● Given data
========
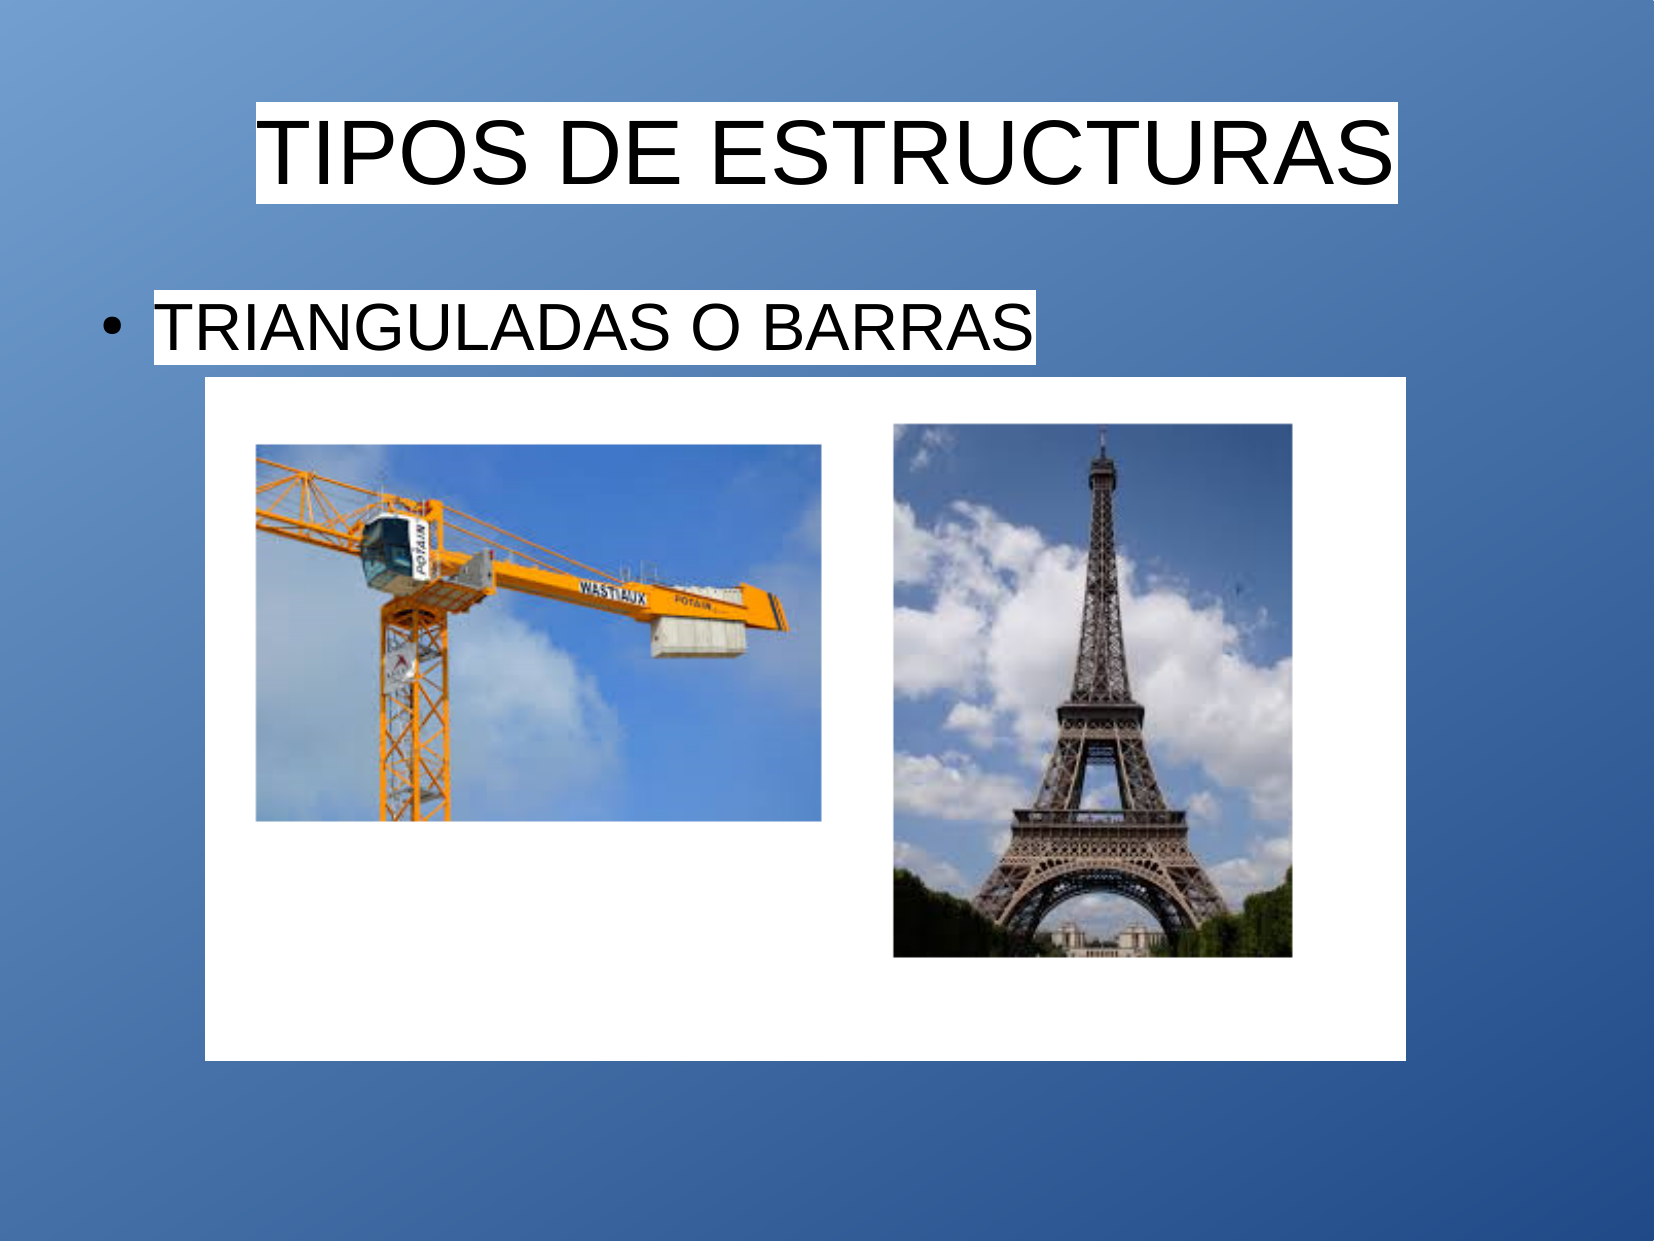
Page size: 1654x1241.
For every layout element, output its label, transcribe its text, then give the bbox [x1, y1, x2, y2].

picture [205, 377, 1406, 1061]
title TIPOS DE ESTRUCTURAS [82, 49, 1571, 257]
list TRIANGULADAS O BARRAS [82, 290, 1571, 634]
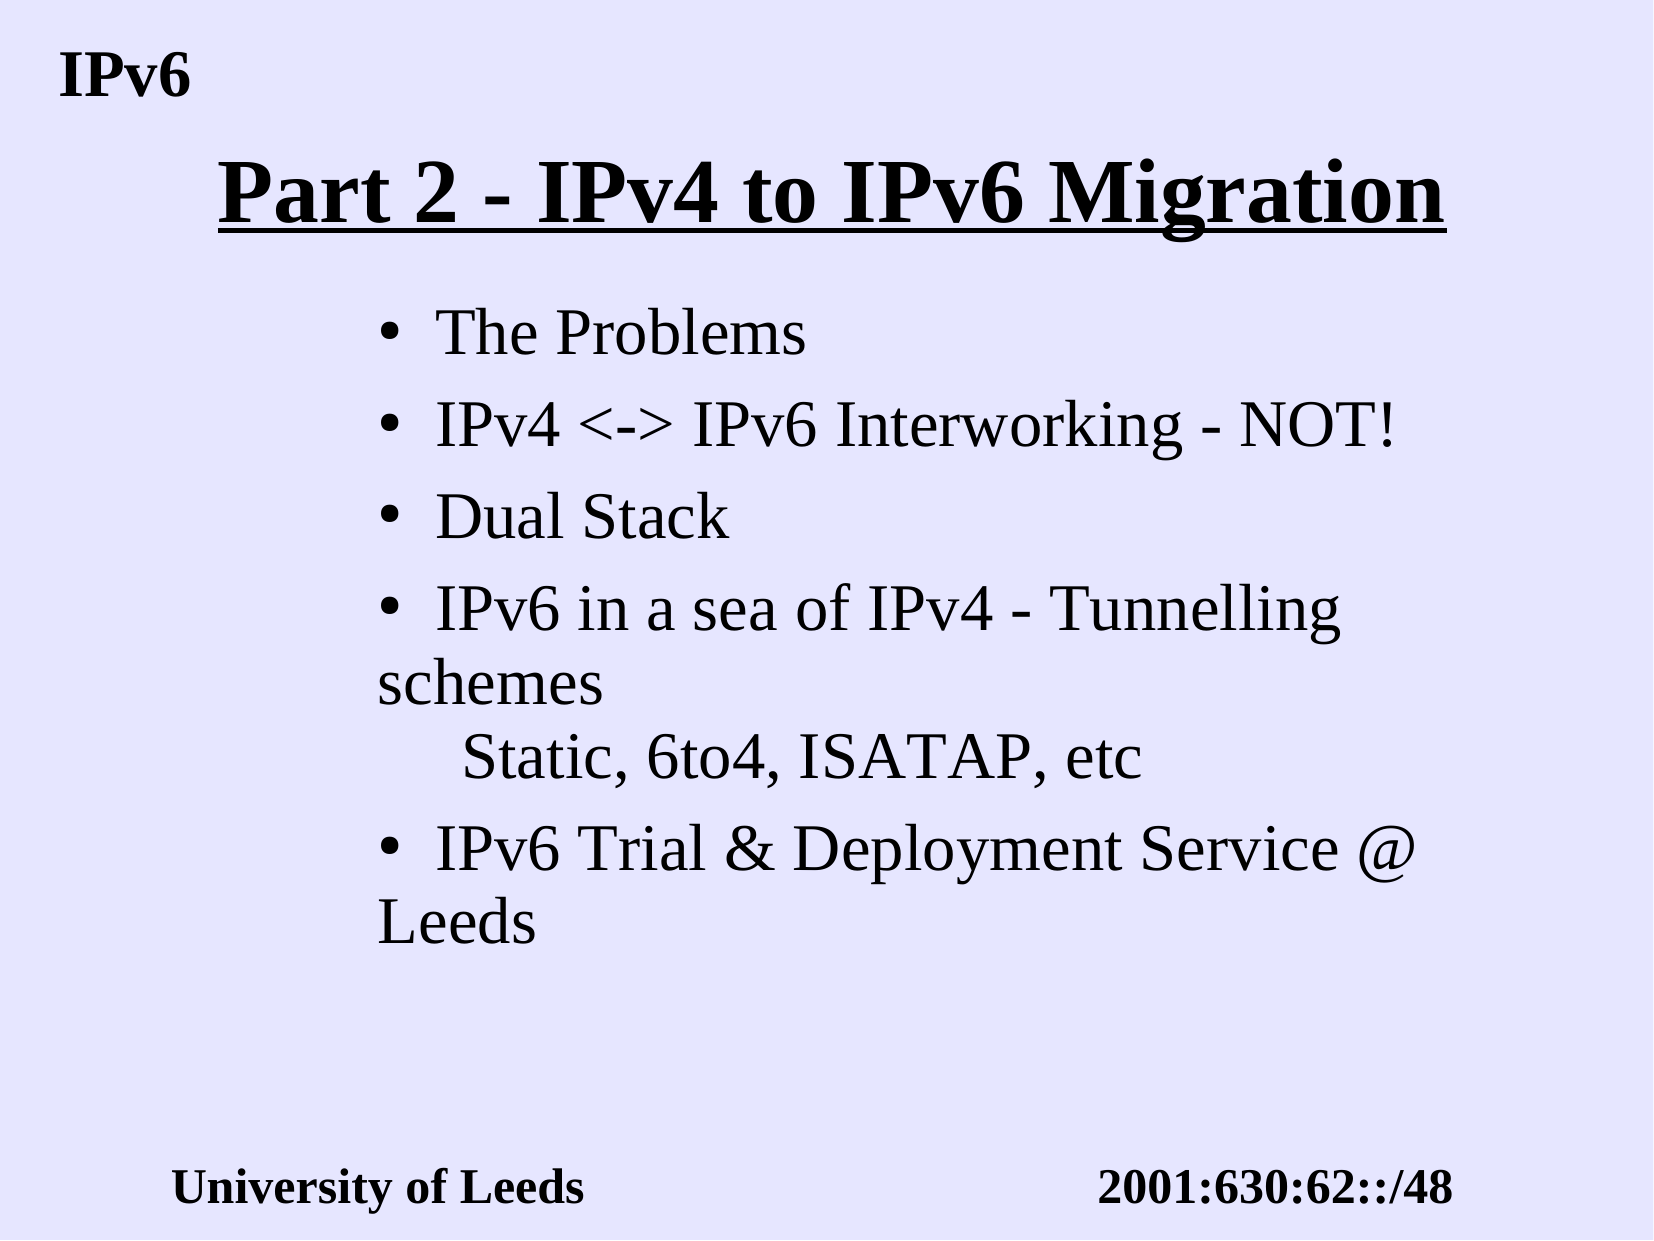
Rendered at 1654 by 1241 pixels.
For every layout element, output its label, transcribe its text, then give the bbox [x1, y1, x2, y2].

title Part 2 - IPv4 to IPv6 Migration [88, 88, 1577, 296]
list The Problems IPv4 <-> IPv6 Interworking - NOT! Dual Stack IPv6 in a sea of IPv4 - Tunnelling schemes Static, 6to4, ISATAP, etc IPv6 Trial & Deployment Service @ Leeds [82, 295, 1571, 1109]
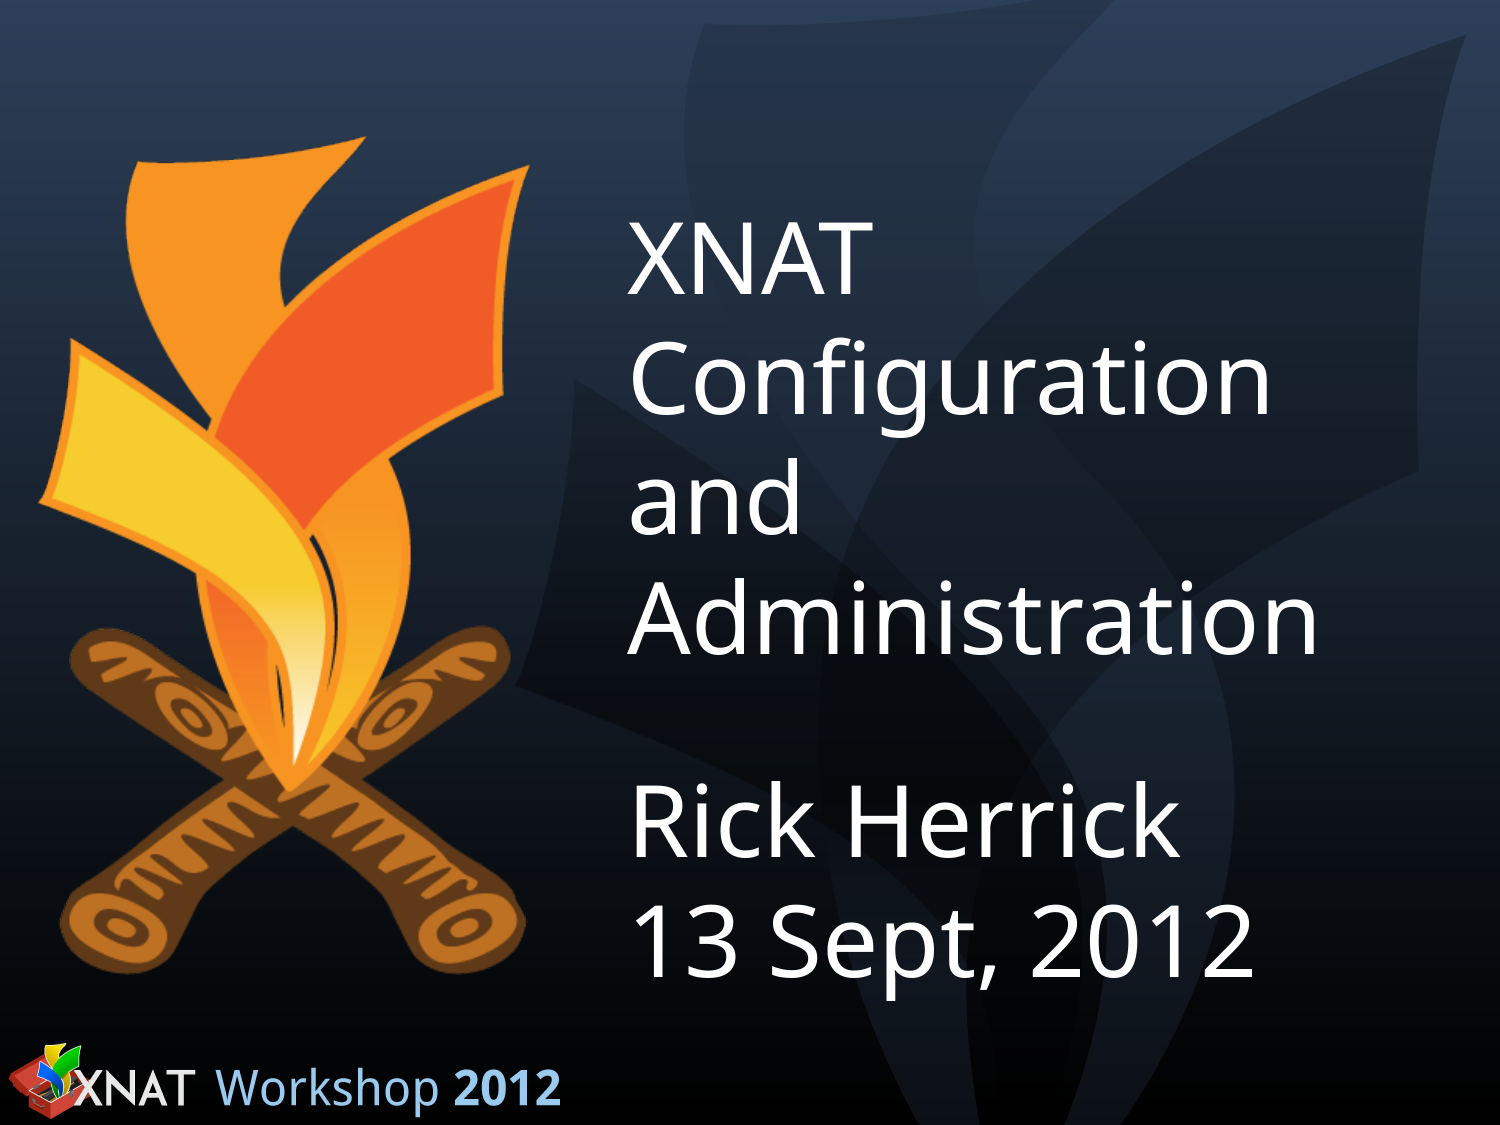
========
● Short task
Reproduce every entry above word for word, leaving the pictures out of your copy.

● Full output
Page size: 1654x1241.
For every layout element, output its label, transcribe its text, then give the bbox [x1, y1, x2, y2].

picture [205, 377, 1406, 1061]
title TIPOS DE ESTRUCTURAS [82, 49, 1571, 257]
list TRIANGULADAS O BARRAS [82, 290, 1571, 634]
Rendered at 1654 by 1241 pixels.
For every layout element, output its label, transcribe its text, then give the bbox [x1, y1, x2, y2].

title Part 2 - IPv4 to IPv6 Migration [88, 88, 1577, 296]
list The Problems IPv4 <-> IPv6 Interworking - NOT! Dual Stack IPv6 in a sea of IPv4 - Tunnelling schemes Static, 6to4, ISATAP, etc IPv6 Trial & Deployment Service @ Leeds [82, 295, 1571, 1109]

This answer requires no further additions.